Activity -> Among the entries below, which lines run from the line with "assign out=(sel)?in1:in0;" through the line with "# you may not"? Retype those, both ends included, exactly and without pictures.

Entries provided ->
Content starts

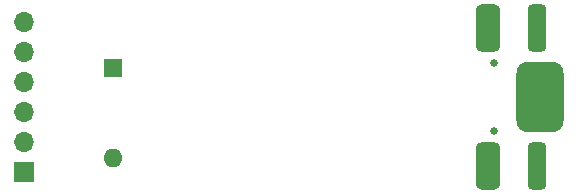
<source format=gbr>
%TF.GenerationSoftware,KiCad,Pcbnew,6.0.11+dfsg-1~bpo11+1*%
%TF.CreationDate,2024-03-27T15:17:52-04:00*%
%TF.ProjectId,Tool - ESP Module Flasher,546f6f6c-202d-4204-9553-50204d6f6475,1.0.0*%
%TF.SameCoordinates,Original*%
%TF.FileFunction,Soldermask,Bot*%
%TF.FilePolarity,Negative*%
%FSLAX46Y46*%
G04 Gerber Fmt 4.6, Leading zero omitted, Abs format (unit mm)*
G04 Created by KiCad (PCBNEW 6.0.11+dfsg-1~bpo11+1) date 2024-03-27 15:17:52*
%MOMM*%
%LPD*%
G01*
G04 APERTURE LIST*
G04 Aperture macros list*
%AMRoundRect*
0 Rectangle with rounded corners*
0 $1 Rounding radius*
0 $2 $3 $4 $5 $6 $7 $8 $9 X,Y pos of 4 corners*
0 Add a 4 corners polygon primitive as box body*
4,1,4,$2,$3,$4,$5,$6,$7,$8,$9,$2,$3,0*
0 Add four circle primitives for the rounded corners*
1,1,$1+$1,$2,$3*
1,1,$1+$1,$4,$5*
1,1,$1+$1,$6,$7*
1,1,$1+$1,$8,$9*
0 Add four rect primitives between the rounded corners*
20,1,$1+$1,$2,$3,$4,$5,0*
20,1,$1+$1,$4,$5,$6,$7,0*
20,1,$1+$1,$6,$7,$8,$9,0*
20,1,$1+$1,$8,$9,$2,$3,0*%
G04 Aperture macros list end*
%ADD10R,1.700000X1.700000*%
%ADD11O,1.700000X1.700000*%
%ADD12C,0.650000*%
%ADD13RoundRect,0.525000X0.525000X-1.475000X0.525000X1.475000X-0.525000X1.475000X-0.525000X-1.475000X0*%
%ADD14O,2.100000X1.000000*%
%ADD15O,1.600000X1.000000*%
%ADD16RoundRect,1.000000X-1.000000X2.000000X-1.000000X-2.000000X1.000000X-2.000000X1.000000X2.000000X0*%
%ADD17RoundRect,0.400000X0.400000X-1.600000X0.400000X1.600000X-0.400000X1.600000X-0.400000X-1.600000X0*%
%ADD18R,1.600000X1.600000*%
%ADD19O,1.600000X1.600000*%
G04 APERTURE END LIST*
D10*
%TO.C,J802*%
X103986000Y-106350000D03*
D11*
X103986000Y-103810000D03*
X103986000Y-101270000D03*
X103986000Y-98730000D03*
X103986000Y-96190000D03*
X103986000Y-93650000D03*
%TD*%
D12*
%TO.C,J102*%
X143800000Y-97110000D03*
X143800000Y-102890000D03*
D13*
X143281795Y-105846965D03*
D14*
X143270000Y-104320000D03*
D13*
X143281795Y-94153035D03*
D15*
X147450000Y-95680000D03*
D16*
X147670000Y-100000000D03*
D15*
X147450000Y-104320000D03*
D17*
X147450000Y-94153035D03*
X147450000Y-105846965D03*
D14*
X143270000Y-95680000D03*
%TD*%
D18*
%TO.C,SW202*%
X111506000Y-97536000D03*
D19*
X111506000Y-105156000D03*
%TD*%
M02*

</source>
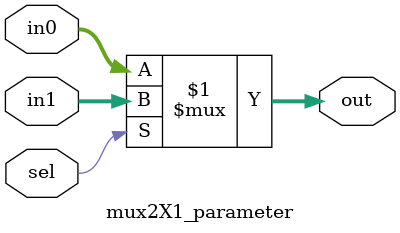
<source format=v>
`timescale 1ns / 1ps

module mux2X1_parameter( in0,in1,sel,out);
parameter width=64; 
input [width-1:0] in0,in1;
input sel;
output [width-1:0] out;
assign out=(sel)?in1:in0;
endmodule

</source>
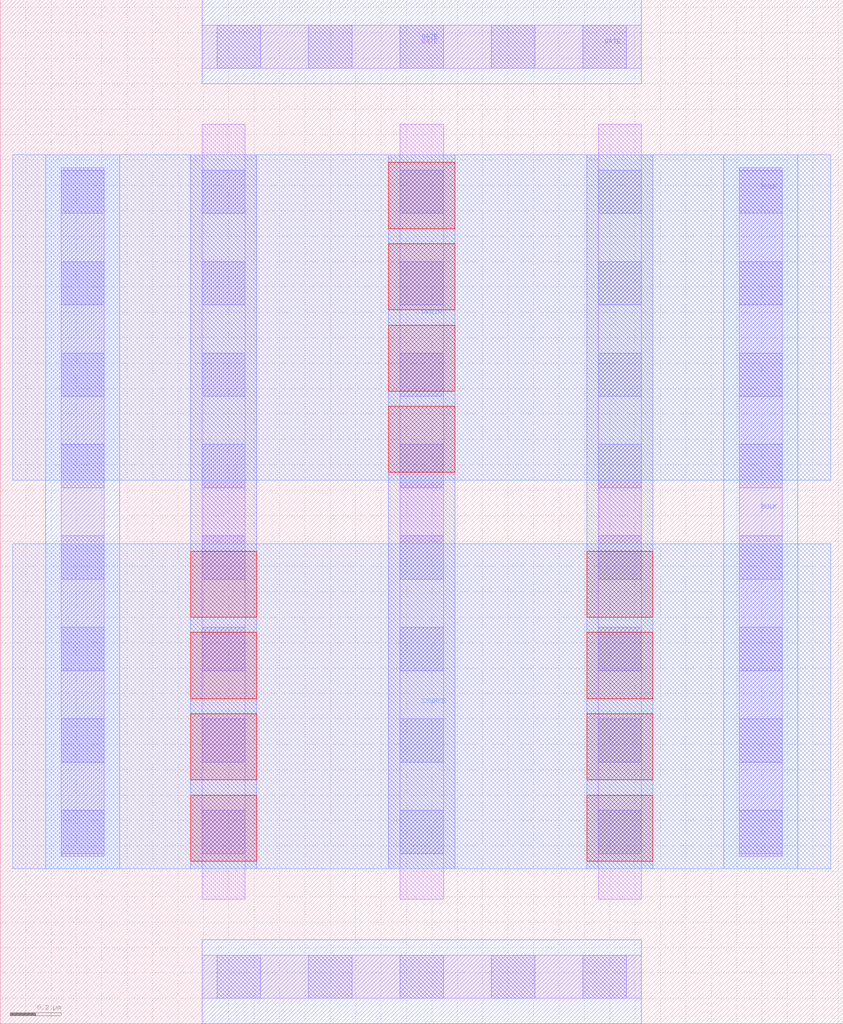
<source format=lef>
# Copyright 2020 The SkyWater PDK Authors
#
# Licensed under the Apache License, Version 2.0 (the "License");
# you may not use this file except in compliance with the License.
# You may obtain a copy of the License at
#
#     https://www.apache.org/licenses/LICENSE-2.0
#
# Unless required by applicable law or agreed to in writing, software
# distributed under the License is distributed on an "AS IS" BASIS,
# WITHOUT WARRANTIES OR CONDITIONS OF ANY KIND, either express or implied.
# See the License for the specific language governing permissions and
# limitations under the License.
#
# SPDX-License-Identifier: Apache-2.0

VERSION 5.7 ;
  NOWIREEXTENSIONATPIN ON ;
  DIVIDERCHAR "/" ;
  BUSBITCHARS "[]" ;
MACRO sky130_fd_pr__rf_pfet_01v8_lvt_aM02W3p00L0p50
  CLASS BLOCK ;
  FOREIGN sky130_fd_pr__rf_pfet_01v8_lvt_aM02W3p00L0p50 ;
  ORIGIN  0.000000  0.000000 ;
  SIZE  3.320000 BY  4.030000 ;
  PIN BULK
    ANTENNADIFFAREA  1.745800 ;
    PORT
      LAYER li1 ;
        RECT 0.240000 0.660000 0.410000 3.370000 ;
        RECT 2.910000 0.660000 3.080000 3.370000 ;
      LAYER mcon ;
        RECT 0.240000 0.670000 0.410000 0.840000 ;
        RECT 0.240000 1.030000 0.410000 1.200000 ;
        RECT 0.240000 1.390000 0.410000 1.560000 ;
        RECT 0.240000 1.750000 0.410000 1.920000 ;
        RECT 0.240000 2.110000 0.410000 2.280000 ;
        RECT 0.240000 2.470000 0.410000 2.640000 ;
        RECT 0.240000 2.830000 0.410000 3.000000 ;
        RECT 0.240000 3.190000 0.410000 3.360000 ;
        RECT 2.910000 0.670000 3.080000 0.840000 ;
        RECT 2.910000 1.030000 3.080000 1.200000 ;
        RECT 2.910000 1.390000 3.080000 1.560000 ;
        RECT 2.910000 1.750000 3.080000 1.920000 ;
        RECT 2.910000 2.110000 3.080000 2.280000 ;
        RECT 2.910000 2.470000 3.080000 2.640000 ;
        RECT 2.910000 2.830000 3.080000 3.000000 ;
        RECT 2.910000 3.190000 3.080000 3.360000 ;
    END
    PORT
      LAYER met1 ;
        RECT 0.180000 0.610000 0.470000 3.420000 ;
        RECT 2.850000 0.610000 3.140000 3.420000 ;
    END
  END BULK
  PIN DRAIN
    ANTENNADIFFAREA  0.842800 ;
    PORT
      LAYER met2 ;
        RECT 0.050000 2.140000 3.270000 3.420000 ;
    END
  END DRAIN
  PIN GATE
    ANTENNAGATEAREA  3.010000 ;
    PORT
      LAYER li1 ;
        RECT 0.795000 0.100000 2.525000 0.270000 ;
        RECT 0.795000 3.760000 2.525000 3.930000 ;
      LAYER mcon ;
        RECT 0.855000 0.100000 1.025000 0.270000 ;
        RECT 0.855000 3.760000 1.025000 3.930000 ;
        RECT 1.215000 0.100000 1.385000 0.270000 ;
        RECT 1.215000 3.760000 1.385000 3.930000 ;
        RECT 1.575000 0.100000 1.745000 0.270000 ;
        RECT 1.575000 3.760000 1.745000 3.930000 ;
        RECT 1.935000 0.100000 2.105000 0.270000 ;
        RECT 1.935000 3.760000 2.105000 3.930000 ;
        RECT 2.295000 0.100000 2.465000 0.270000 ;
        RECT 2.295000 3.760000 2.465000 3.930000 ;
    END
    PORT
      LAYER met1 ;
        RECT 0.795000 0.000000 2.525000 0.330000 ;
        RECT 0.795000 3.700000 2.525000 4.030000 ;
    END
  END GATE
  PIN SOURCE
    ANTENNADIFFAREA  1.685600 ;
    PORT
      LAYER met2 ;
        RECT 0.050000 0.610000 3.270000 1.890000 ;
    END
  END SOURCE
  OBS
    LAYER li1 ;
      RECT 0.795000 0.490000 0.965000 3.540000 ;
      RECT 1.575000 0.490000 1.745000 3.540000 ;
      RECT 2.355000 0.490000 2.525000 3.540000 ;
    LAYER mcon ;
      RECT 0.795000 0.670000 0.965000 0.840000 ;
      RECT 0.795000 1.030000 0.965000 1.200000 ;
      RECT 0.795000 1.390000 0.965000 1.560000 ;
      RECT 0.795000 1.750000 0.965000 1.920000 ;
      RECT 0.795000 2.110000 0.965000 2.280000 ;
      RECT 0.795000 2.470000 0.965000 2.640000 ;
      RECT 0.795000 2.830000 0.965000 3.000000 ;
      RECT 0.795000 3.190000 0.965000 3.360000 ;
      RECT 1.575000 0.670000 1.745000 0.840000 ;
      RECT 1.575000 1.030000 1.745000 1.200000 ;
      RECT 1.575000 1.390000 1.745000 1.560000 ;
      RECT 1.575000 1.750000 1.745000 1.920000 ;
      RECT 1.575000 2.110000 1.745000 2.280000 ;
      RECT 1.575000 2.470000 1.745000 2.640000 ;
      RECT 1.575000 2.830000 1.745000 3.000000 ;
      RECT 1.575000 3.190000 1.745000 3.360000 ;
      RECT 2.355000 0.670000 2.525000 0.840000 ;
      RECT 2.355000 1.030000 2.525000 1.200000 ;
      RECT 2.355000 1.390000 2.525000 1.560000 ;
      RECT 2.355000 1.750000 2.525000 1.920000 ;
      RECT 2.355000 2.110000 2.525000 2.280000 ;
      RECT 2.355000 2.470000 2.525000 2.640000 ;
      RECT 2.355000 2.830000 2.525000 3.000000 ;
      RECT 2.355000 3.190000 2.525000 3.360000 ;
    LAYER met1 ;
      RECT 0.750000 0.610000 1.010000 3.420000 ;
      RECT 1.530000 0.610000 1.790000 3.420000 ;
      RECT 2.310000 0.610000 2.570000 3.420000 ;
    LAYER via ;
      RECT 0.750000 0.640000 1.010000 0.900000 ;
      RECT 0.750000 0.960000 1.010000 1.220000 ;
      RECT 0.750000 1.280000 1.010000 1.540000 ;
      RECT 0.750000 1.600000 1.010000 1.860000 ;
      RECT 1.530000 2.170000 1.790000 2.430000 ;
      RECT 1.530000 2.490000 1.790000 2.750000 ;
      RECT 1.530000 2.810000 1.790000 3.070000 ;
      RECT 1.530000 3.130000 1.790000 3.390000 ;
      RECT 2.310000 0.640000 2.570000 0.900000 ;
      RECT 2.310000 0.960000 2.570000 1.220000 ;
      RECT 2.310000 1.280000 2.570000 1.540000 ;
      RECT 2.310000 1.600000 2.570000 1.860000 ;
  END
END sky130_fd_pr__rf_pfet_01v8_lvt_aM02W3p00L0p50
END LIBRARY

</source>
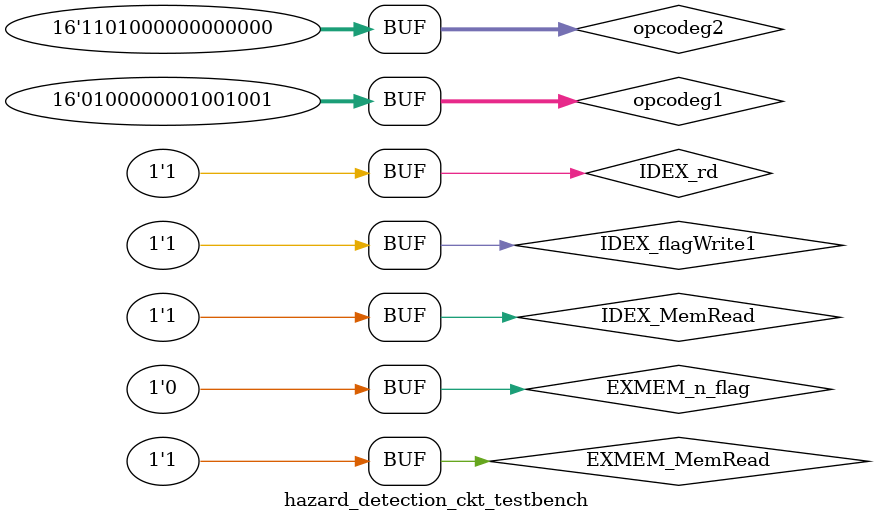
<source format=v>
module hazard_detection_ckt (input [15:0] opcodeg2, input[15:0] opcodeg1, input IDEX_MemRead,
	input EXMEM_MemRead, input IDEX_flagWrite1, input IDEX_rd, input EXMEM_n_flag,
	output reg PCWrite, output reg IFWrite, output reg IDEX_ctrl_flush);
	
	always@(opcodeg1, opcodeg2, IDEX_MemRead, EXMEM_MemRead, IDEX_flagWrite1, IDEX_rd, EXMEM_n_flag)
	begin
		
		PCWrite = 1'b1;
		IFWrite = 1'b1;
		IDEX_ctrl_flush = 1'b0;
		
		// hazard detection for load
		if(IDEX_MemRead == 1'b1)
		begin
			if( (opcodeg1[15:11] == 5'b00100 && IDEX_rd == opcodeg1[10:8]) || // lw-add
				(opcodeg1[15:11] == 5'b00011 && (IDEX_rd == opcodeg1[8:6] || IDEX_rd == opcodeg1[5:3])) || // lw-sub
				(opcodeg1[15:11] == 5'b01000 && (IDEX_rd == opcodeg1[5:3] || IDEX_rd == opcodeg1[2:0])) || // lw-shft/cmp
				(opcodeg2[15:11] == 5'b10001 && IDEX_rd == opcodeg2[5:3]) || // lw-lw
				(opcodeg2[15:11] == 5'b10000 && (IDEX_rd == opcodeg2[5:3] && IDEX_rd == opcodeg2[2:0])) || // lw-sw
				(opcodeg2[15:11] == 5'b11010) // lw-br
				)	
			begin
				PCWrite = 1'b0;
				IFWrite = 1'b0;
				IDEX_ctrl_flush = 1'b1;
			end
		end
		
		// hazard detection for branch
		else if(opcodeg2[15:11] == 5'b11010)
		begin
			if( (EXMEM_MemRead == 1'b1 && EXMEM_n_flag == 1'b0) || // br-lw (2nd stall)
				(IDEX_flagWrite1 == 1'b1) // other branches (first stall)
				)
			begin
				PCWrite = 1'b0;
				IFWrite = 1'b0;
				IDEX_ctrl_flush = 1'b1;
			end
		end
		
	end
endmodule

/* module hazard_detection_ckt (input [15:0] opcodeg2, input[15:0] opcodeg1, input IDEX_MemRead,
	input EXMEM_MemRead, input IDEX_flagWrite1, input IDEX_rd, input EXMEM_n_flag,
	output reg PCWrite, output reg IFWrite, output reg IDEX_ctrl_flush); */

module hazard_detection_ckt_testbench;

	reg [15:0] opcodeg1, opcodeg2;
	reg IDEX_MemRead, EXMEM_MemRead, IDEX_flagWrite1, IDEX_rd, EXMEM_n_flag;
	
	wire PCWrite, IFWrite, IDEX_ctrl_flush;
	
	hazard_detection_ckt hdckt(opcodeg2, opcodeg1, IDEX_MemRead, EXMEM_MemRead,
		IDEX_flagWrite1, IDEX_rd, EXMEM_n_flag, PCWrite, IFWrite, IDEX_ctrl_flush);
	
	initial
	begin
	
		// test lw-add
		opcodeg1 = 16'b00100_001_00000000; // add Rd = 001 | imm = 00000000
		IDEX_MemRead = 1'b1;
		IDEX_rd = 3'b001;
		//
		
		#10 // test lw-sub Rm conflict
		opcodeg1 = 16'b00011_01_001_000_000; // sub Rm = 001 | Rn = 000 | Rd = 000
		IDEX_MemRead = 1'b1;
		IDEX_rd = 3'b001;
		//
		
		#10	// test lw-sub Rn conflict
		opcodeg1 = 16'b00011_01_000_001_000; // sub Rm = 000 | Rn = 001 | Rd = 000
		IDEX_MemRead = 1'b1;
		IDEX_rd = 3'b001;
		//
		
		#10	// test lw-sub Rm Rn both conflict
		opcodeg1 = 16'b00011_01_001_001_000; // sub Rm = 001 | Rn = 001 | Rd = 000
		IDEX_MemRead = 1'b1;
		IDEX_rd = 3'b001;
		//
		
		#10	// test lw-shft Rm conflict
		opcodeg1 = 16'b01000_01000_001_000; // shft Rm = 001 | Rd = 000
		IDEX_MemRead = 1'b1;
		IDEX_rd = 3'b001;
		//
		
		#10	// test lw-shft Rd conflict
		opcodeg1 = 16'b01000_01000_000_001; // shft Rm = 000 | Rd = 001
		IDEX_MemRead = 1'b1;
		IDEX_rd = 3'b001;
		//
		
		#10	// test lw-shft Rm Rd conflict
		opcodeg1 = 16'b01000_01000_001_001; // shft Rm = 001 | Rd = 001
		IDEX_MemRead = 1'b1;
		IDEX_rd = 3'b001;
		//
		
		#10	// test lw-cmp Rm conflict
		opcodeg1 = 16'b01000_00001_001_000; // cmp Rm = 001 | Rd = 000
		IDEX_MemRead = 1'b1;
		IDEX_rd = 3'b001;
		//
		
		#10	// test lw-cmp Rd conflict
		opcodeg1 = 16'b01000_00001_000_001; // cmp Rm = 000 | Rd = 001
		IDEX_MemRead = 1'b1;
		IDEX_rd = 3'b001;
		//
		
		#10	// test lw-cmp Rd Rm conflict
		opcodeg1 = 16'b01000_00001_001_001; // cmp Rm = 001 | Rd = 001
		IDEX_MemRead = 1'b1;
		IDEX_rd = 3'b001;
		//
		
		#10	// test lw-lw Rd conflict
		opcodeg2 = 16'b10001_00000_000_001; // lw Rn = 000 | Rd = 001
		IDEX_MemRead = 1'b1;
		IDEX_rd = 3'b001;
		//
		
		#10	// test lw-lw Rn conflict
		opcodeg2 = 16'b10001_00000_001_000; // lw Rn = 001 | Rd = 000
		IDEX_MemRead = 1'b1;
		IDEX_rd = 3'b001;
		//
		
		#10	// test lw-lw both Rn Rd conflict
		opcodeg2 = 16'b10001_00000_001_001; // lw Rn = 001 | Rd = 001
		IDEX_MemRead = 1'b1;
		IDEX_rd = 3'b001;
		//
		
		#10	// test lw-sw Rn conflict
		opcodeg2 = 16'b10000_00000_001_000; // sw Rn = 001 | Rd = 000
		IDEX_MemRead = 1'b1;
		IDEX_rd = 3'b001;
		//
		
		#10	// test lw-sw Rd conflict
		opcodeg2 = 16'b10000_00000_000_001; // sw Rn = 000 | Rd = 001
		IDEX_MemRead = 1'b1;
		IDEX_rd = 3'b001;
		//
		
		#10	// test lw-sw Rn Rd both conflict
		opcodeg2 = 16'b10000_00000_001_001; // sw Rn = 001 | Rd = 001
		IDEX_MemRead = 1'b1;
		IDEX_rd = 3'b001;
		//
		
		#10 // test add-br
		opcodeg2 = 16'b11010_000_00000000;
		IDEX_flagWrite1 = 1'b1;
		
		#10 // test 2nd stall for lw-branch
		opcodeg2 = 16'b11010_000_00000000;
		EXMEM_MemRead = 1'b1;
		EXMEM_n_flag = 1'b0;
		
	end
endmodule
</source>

Content ends

Final answer ->
assign out=(sel)?in1:in0;
endmodule

</source>
<source format=lef>
# Copyright 2020 The SkyWater PDK Authors
#
# Licensed under the Apache License, Version 2.0 (the "License");
# you may not use this file except in compliance with the License.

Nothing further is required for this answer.